I ran ALS algorithm on 30 c4.8xlarge machines(60GB RAM each) with
dataset(1.4GB) Netflix dataset (Users: 480189, Items: 17770, Ratings: 99M)

*Command* I run:

/usr/lib/spark/bin/spark-submit --deploy-mode cluster --master yarn  --jars
/usr/lib/spark/examples/jars/scopt_2.11-3.3.0.jar netflixals_2.11-1.0.jar
--rank 200 --numIterations 30 --lambda 5e-3 --kryo s3://netflix_train
s3://netflix_test
I get following *error*:

Job aborted due to stage failure: Task 625 in stage 28.0 failed 4 times,
most recent failure: Lost task 625.3 in stage 28.0 (TID 9362, ip.ec2):
java.io.FileNotFoundException:/mnt/yarn/usercache/hadoop/appcache/application_1474477668615_0164/blockmgr-3d1ef0f7-9c9a-4495-8249-bea38e7dd347/06/shuffle_9_625_0.data.e9330598-330c-4622-afd9-27030c470f8a
(No space left on device)

I did set checkpointdir in S3 and have used checkpoint interval as 5.
Dataset is very small. So, I don't know why it won't run on 30 nodes spark
EMR cluster and it runs out of space.
Can anyone please help me with this?

Thanks,
Roshani


On Fri, Sep 23, 2016 at 11:50 PM, Nick Pentreath <ni...@gmail.com>
wrote:

> The scale factor was only to scale up the number of ratings in the dataset
> for performance testing purposes, to illustrate the scalability of Spark
> ALS.
>
> It is not something you would normally do on your training dataset.
>
> On Fri, 23 Sep 2016 at 20:07, Roshani Nagmote <ro...@gmail.com>
> wrote:
>
>> Hello,
>>
>> I was working on Spark MLlib ALS Matrix factorization algorithm and came
>> across the following blog post:
>>
>> https://databricks.com/blog/2014/07/23/scalable-
>> collaborative-filtering-with-spark-mllib.html
>>
>> Can anyone help me understanding what "s" scaling factor does and does it
>> really give better performance? What's the significance of this?
>> If we convert input data to scaledData with the help of "s", will it
>> speedup the algorithm?
>>
>> Scaled data usage:
>> *(For each user, we create pseudo-users that have the same ratings. That
>> is, for every rating as (userId, productId, rating), we generate (userId+i,
>> productId, rating) where 0 <= i < s and s is the scaling factor)*
>>
>> Also, this blogpost is for spark 1.1 and I am currently using 2.0
>>
>> Any help will be greatly appreciated.
>>
>> Thanks,
>> Roshani
>>
>

Re: Spark MLlib ALS algorithm

Posted by Nick Pentreath <ni...@gmail.com>.
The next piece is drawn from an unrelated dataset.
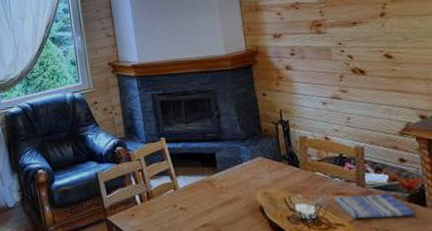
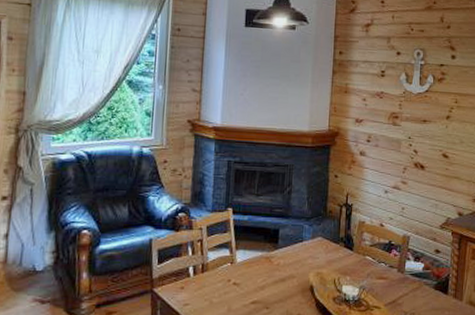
dish towel: present [334,193,417,219] -> none [376,280,439,303]

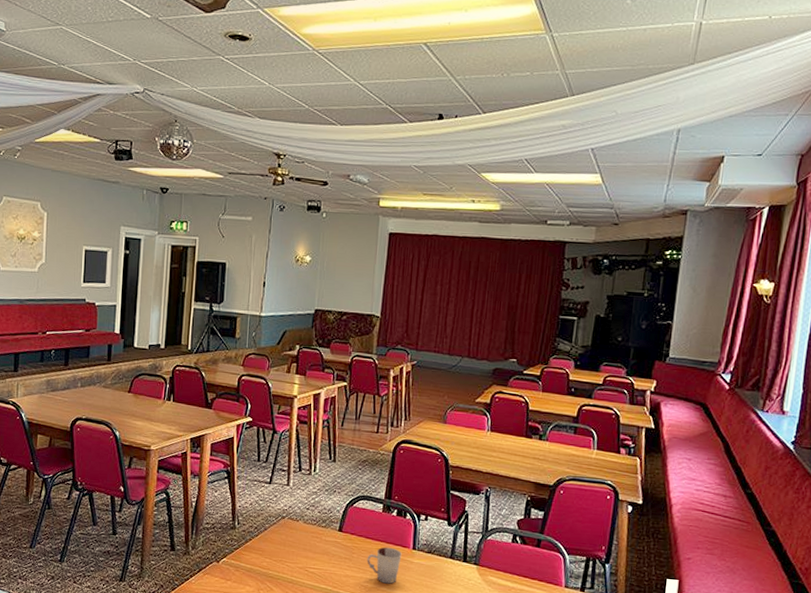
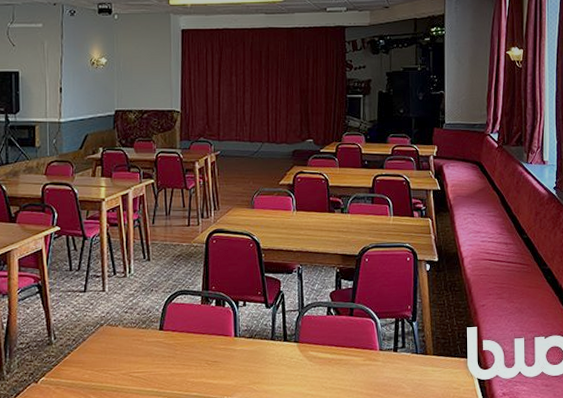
cup: present [367,547,402,584] -> none [190,338,224,376]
The scale factor was only to scale up the number of ratings in the dataset
for performance testing purposes, to illustrate the scalability of Spark
ALS.

It is not something you would normally do on your training dataset.
On Fri, 23 Sep 2016 at 20:07, Roshani Nagmote <ro...@gmail.com>
wrote:

> Hello,
>
> I was working on Spark MLlib ALS Matrix factorization algorithm and came
> across the following blog post:
>
>
> https://databricks.com/blog/2014/07/23/scalable-collaborative-filtering-with-spark-mllib.html
>
> Can anyone help me understanding what "s" scaling factor does and does it
> really give better performance? What's the significance of this?
> If we convert input data to scaledData with the help of "s", will it
> speedup the algorithm?
>
> Scaled data usage:
> *(For each user, we create pseudo-users that have the same ratings. That
> is, for every rating as (userId, productId, rating), we generate (userId+i,
> productId, rating) where 0 <= i < s and s is the scaling factor)*
>
> Also, this blogpost is for spark 1.1 and I am currently using 2.0
>
> Any help will be greatly appreciated.
>
> Thanks,
> Roshani
>